The THETA/USDT pair broke above the rectangle on Dec. 16, 2020, which indicated that the bulls had overpowered the bears. This signaled the resumption of the uptrend.

THETA/USDT daily chart. Source: TradingView

To arrive at the target objective of the breakout from the rectangle pattern, calculate the height of the rectangle. In the above case, the height is $0.25. Add this value to the breakout level, which is $0.80 in the above example. That gives the target objective at $1.05.

After a long consolidation, when the uptrend resumes, it may overshoot the target by a huge margin as is the case above. Traders can use the target as a reference point but the decision to close or hold the trade should be taken after considering the strength of the trend and signals from other indicators.

The same processes apply to bearish rectangles as shown below.
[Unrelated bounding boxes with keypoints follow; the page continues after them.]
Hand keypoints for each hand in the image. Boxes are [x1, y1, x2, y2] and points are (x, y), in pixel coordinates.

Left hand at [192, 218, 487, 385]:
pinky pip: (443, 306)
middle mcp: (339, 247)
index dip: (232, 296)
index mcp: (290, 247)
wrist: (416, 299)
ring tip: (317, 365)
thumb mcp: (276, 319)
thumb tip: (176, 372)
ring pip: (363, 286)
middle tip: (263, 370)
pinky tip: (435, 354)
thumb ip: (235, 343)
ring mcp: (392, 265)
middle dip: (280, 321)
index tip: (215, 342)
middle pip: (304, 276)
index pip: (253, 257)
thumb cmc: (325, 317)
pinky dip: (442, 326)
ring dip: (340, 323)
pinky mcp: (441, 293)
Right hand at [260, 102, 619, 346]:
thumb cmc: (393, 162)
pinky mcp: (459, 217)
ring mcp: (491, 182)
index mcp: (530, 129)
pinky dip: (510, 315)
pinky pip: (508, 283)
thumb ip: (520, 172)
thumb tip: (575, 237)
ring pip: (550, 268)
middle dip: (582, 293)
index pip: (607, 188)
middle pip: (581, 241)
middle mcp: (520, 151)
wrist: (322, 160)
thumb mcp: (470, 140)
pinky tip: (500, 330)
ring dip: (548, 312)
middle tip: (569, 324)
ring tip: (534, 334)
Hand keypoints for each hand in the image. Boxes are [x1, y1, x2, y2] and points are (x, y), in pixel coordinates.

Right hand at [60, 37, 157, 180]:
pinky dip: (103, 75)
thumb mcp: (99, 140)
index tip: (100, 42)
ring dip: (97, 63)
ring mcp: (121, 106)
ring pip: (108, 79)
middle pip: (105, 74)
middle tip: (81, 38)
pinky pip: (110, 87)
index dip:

LTC/USDT daily chart. Source: TradingView

Litecoin (LTC) had been in a strong downtrend, dropping from $184.98 on May 6, 2018, to $73.22 on June 24, 2018. The buyers stepped in at this level and attempted to form a bottom but the bears were in no mood to relent. They stalled the recovery at $90 on July 3, 2018. Thereafter, the LTC/USDT pair remained range-bound between these two levels until Aug. 6, 2018.

The bears reasserted their supremacy and pulled the price below the rectangle on Aug. 7, 2018. This resumed the downtrend.
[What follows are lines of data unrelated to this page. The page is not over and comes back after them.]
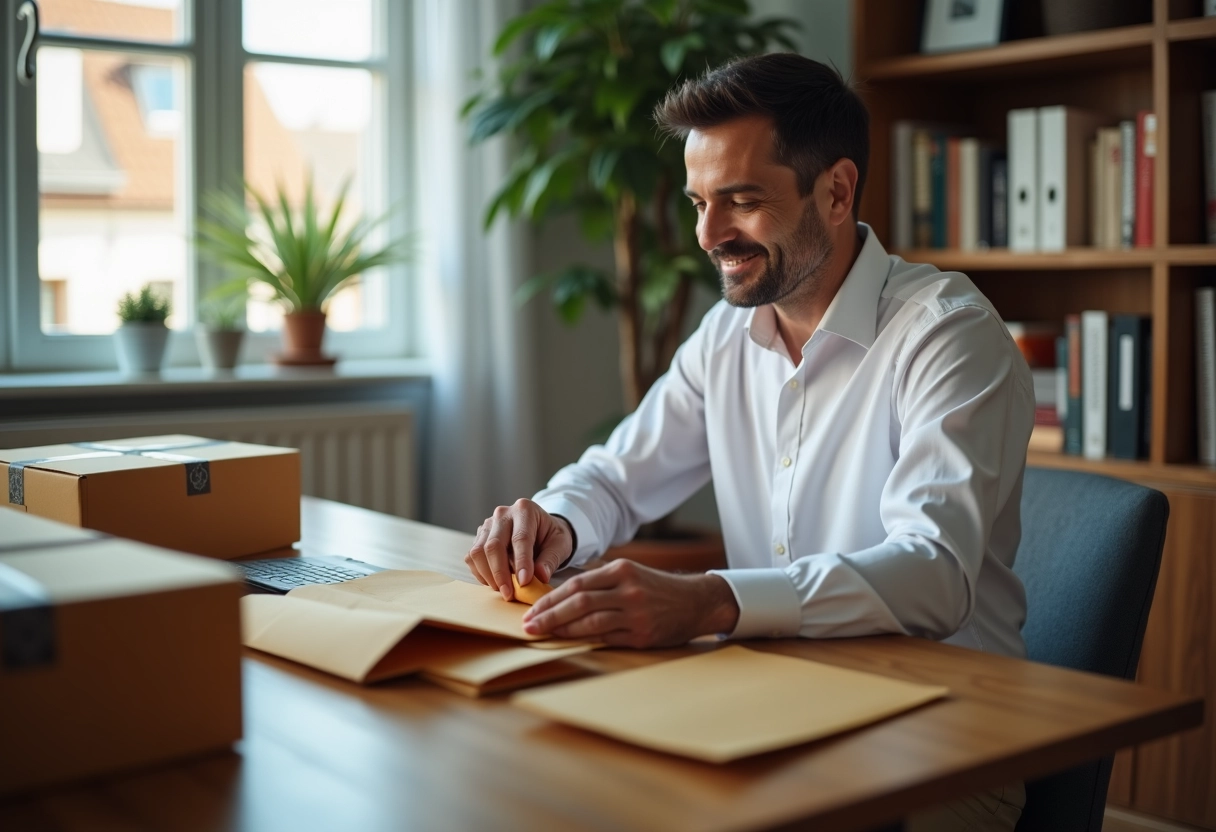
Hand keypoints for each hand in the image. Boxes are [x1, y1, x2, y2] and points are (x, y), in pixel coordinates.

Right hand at [465, 499, 574, 600]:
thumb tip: (540, 576)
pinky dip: (480, 573)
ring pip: (478, 552)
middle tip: (509, 593)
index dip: (522, 562)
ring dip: (488, 575)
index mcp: (525, 510)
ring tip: (503, 589)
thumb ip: (550, 560)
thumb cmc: (551, 536)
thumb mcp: (560, 545)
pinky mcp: (479, 536)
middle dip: (500, 573)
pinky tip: (495, 582)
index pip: (520, 538)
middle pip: (494, 545)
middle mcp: (503, 514)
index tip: (524, 582)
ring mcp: (488, 524)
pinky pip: (472, 557)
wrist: (541, 529)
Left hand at [521, 558, 739, 647]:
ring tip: (542, 634)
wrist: (696, 602)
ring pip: (590, 621)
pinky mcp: (642, 635)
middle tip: (528, 625)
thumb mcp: (630, 574)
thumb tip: (561, 596)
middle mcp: (628, 590)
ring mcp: (636, 613)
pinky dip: (584, 639)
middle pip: (579, 602)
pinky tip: (569, 641)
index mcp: (621, 570)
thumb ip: (600, 583)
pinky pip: (607, 637)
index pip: (577, 585)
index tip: (531, 610)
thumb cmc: (656, 589)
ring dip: (562, 629)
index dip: (550, 599)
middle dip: (549, 615)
LTC/USDT daily chart. Source: TradingView

The target objective following the breakdown from a bearish rectangle is calculated by deducting the height of the rectangle from the breakdown point. In the above case, the height of the rectangle is $17. Deducting it from the breakdown level at $73 presents a target objective at $56.

The rectangle as a reversal pattern

ETH/USDT daily chart. Source: TradingView

Ether (ETH) topped out at $1,440 in January 2018 and started a strong downtrend, which reached $81.79 in December 2018. This level attracted strong buying from the bulls and the ETH/USDT pair made a sharp recovery. However, bears stalled the recovery near $300 in June 2019. Thereafter, the pair remained stuck between these two levels until July 24, 2020.

The bulls pushed the price above the rectangle on July 25, 2020, which suggested the start of a new uptrend. The bears tried to pull the price back below the breakout level at $300 but failed. This showed that the sentiment had turned positive and traders were buying the dips. The pair resumed its uptrend in November 2020.

Although the pattern target of the breakout from the rectangle was only $518.21, the pair rose to an all-time high at $4,372.72 in May.

Key takeaways

The rectangle pattern is a useful tool because it can act both as a continuation pattern and a reversal pattern. If the rectangle is large, traders may buy near the support and sell near the resistance.

To benefit from the rectangle and avoid getting whipsawed, traders can wait for the price to break and sustain above or below the pattern before establishing positions.

The target objective should only be used as a guide because when the price breaks out of a long rectangle it tends to overshoot the target objective by a huge margin.

The views and opinions expressed here are solely those of the author and do not necessarily reflect the views of Cointelegraph.com. Every investment and trading move involves risk, you should conduct your own research when making a decision.